In contrast, they argue, Obama’s executive action is not what Congress intended. “A new order would not further a congressional purpose,” Frum writes. “It is intended to overpower and overmaster a recalcitrant Congress.” Krikorian was even more emphatic: “Whatever their merits, the Reagan and Bush measures were modest attempts at faithfully executing legislation duly enacted by Congress. Obama’s planned amnesty decree is Caesarism, pure and simple.”
What both Frum and Krikorian’s analyses fail to explain is how Obama’s planned action is not a faithful attempt at executing the law. You can’t argue that Obama’s “order would not further a congressional purpose” without explaining what Congress’s purposes are in passing immigration laws. This error isn’t unique to Frum or Krikorian: Conservatives often fail to use a legal framework in analyzing Obama’s action.
In August, I employed such a framework to explain why Obama’s executive action is legal because it’s based on the idea of prosecutorial discretion—the federal government has only limited resources to implement laws and must prioritize them accordingly. But prosecutorial discretion has limits because Congress has the sole authority to write laws. If the president’s actions do not uphold Congress’s priorities—or, in Frum’s words, further a congressional purpose—it crosses the line into lawmaking.
A major priority of immigration law is deterrence. The more the federal government allows undocumented immigrants to stay and work legally in the United States, the more it incentivizes foreigners to come here illegally. That’s why conservatives see Obama’s executive actions as an unfaithful execution of the law. But Congress has other, competing priorities in passing legislation. They want laws to be uniform, predictable and fair, for instance.

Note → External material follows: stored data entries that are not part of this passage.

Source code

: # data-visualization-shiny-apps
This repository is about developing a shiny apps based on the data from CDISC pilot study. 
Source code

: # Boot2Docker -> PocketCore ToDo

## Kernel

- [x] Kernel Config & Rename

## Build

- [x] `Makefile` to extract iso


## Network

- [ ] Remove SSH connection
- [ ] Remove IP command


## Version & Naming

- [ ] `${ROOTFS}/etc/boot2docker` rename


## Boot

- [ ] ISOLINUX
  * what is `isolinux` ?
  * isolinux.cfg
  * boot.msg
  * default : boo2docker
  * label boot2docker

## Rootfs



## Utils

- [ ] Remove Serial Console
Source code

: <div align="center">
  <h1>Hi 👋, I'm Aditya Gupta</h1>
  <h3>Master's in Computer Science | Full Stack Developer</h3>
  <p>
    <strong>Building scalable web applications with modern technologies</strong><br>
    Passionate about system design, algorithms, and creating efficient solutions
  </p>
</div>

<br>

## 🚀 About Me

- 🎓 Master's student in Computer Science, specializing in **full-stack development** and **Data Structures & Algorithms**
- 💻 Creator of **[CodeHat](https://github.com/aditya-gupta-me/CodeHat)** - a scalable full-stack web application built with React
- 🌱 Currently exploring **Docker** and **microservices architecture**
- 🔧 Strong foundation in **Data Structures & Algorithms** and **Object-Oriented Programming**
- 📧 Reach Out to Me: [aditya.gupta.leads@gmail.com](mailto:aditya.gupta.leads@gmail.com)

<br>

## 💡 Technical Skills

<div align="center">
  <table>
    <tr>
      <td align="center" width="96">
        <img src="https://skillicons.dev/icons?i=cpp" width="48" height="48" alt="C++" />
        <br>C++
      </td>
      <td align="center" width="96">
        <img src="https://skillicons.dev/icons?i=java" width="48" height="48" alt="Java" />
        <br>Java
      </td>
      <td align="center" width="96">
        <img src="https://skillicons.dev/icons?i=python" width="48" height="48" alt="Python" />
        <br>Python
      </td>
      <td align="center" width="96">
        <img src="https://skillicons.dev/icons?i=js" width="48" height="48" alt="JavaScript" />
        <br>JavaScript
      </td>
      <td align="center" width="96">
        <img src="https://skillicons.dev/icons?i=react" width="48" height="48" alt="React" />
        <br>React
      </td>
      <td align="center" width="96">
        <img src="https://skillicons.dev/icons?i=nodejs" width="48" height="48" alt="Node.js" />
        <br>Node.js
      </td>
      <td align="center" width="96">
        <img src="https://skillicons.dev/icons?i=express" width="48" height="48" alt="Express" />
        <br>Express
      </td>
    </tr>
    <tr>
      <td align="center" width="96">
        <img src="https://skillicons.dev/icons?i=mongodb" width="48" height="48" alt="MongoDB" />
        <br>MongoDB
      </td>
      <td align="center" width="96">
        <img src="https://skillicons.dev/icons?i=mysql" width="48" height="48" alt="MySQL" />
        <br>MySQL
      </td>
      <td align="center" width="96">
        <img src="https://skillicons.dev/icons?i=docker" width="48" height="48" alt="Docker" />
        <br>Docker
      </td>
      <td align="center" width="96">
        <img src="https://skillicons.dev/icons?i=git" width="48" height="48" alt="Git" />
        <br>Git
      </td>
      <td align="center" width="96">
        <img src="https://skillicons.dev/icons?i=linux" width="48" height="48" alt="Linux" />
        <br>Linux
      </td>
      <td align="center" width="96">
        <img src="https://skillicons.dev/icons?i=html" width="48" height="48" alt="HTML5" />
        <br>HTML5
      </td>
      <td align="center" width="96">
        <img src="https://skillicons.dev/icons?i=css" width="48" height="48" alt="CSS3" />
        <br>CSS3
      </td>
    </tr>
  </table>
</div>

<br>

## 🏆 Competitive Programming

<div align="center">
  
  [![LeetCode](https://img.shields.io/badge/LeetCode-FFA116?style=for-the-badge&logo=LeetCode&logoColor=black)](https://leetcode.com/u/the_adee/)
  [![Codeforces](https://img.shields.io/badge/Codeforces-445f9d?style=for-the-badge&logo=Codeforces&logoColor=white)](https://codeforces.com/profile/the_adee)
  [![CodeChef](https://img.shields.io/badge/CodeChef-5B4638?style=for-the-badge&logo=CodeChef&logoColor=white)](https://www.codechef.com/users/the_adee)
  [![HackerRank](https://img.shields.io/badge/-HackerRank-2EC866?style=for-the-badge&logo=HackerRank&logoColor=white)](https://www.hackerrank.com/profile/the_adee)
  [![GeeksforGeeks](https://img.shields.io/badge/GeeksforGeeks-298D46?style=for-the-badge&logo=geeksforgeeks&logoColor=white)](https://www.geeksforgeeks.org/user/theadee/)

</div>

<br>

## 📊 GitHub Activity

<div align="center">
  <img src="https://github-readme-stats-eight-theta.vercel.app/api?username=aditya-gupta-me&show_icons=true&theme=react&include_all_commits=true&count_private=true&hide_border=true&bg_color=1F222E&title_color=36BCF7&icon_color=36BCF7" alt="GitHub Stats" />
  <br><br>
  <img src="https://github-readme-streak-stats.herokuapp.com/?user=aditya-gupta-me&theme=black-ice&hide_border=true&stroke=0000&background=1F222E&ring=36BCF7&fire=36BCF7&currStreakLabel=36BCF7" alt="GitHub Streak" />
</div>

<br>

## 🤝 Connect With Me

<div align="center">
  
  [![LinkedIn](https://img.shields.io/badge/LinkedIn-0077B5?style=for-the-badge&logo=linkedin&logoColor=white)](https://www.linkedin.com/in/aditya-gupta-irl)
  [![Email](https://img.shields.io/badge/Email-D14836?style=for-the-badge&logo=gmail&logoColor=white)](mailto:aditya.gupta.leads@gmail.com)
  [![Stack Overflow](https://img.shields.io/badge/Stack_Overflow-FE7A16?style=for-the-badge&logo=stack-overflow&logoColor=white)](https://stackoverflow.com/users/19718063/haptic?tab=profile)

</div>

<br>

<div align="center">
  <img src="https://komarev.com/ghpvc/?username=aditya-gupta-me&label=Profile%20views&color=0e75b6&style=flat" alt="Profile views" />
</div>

When the federal government implements immigration law, it must balance these priorities. In other words, the benefits of making the immigration system fairer must be greater than the costs of reducing deterrence. To an extent, of course, these are subjective judgments. But as long as Obama, or any president, for that matter, is implementing the law in line with congressional priorities—as I believe Obama is—his actions are legal.
In applying this framework to Obama’s upcoming executive action, the law supports the administration’s position. The change in immigration policy may remove a deterrent for foreigners considering illegally immigrating to the U.S. But the drop in deterrence is small, since the potential beneficiaries of Obama’s action must have lived in the U.S. continuously for many years. Foreigners cannot come into the country illegally under the expectation that the president will soon grant them protection from deportations.
On the other hand, the benefits of these actions are significant. They allow undocumented immigrants to come out of the shadows, work legally, and receive legal protections under U.S. law. They no longer have to worry about a discriminatory immigration system. Maybe most importantly, the new policy will prevent families from being torn apart—which was the main reason behind Reagan and Bush’s executive actions, which Frum and Krikorian believe was justified.
It’s impossible to pick a specific point where the costs outweigh the benefits of Obama’s actions. As Obama shields more undocumented immigrants from deportation, the costs of the policy grow significantly. He risks crossing the line from upholding congressional priorities into lawmaking. But conservatives haven’t offered a legal framework to explain how Obama’s expected executive action crosses that line. Bush and Reagan’s actions were legally acceptable for the same reason Obama’s would be: ensuring that our immigration policy is fair.